Monday, January 9, 2017

Passengers (2016) film review

Year: 2016
Running Time: 116 minutes
Director: Morten Tyldum
Writer: Jon Spaihts
Cast: Chris Pratt, Jennifer Lawrence, Michael Sheen, Laurence Fishburne

Passengers is now showing in cinemas everywhere and is distributed in Australia by Roadshow Films.

In 2007, the Passengers screenplay written by Jon Spaihts was featured on the Blacklist, which is a list of the year's best scripts that have yet to developed for the screen. Now nearly 10 years later Morten Tyldum has brought Spaihts' screenplay to life.

After watching the film, it is not only obvious why the screenplay was part of the Blacklist, but it is also obvious why it took so long for it to be made. Passengers sounds as though it could be an intriguing enough story, but there is only so much that can be done with it when translated onto the screen. The end result is a film that is fine, but could never really have been something truly special.

In the future when Earth is over-inhabited, the spaceship, Starship Avalon transports 5000 passengers to Homestead Colony to set up the next stage in human existence. Although the journey is to take 120 years and all the crew and passengers are to be in hibernation pods until just before arrival, a malfunction occurs and Jim Preston (Chris Pratt) awakes 90 years ahead of schedule. He is the only being to be awake on the Avalon besides android bartender, Arthur (Michael Sheen), until he is joined a year later by Aurora Lane (Jennifer Lawrence). The two have an instant connection, but it is a connection that may not have been made under the most ethical circumstances.

Passengers is really everything it could have been. Morten Tyldum directs it to the best of his ability and both Chris Pratt and Jennifer Lawrence bring as much to the screen as they possibly can. The fault of the film does not lie in the production of it. There was just no possible way that the story could have been developed for the screen without it coming across as mostly unoriginal, only slightly ludicrous and mediocre at best.

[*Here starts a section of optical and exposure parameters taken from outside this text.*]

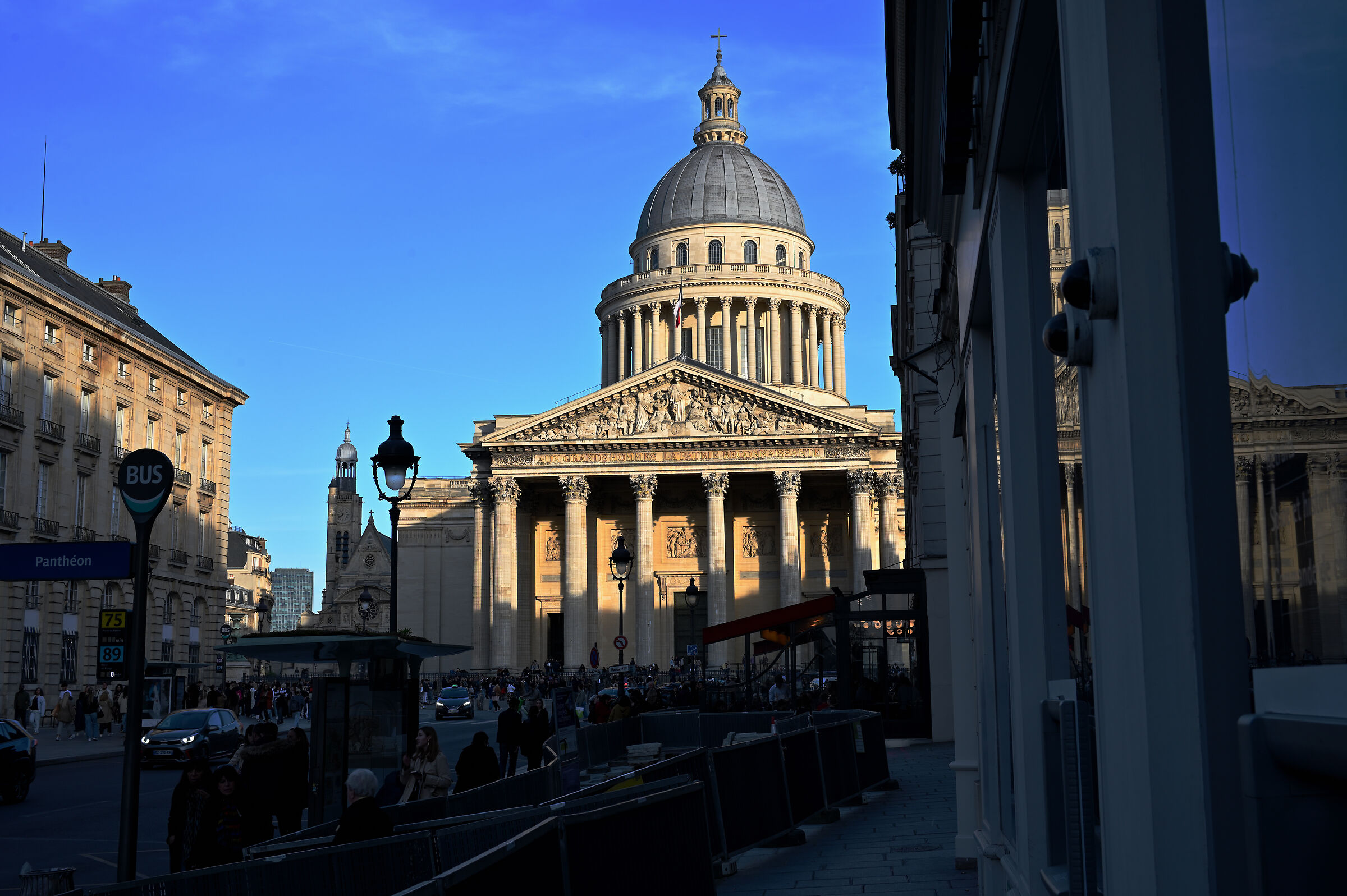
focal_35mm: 40
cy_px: 448
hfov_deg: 48.5
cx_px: 674
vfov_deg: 33.4
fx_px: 1496
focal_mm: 40
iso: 100
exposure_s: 1/60
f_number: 11
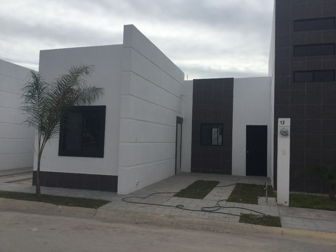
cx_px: 168
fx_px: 301
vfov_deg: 45.4
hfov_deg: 58.4
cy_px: 126
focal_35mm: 31
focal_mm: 3.3
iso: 25
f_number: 2.4
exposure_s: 1/3891
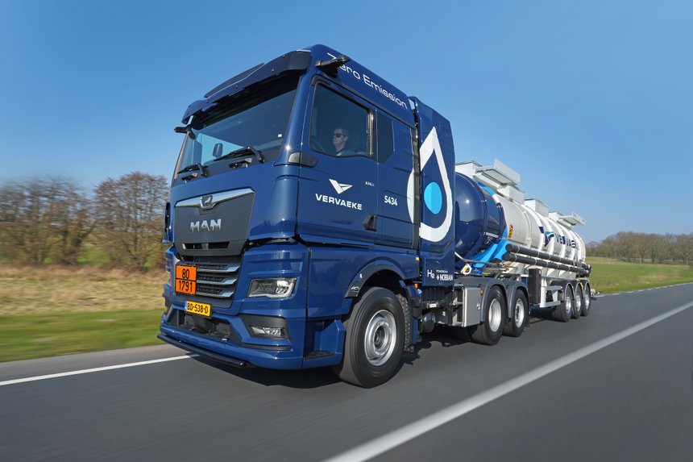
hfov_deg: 84.0
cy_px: 231
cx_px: 346
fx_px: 385
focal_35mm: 20
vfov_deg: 61.9
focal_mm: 20
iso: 200
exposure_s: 1/45
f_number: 22
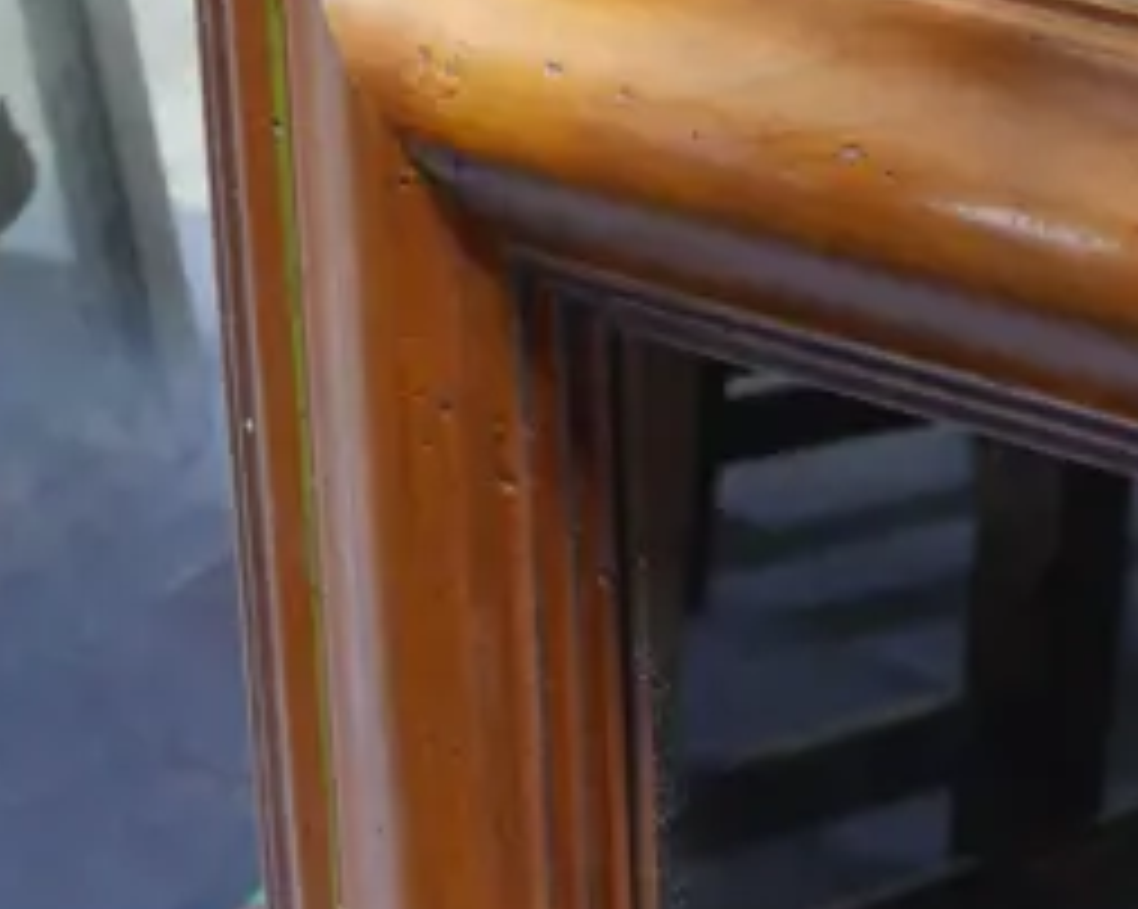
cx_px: 1644
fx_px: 5856
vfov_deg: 8.8
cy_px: 976
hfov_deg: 10.7
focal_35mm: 174
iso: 1600
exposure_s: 1/60
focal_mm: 22
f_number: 4.7
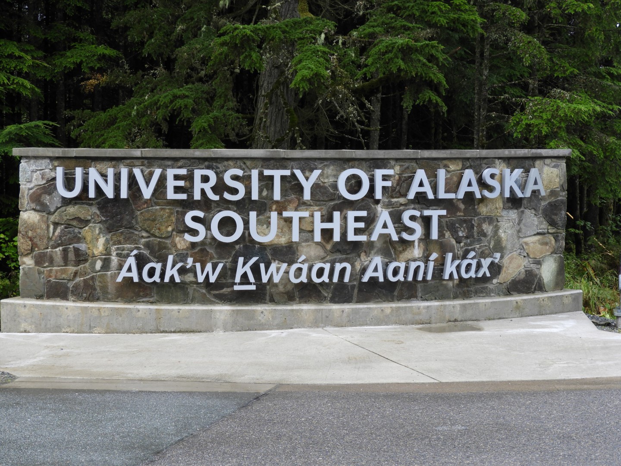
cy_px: 233
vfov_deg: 17.4
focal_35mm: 85
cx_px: 310
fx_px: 1525
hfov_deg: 23.0
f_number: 4.5
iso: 100
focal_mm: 15.2
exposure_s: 1/100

The film has been likened to a cross between 2001: A Space Odyssey and The Notebook, which sounds so odd that it sets off alarm bells instantly. While the sci-fi genre is typically able to get away with an escape of realism, the whole concept of Passengers just seems too far-fetched for it to be taken seriously. It is the type of film that one watches knowing that they should be pondering the ethical dilemmas and underlying themes being presented by the characters and their situations, but they are just too far removed to make a connection. There are indeed some interesting ethical questions to be explored there, particularly in regards to Jim and Aurora's relationship origins, but it is difficult for these to become conversation starters when the ludicracy of the story is the film's main talking point

However, Passengers does have some redeeming features. The production design by Guy Hendrix Dyas of the Starship Avalon's interiors is very impressive as they are complex, but neat and linear. There are some truly spectacular celestial moments throughout the film, but it is a shame that they are few and far between. One also cannot fault the film's two stars, Chris Pratt and Jennifer Lawrence. Passengers is perhaps the most intense role Pratt has had to date and he maintains the comical demeanor that he has become popular for as well as showing the needed emotions. Jennifer Lawrence gives her consistent all to the role of Aurora and has a great chemistry with Pratt onscreen.

Despite the misgivings of the film, Passengers is still watchable. It is not painful to watch by any means, but struggles to make something meaningful out of something so ridiculously far-fetched.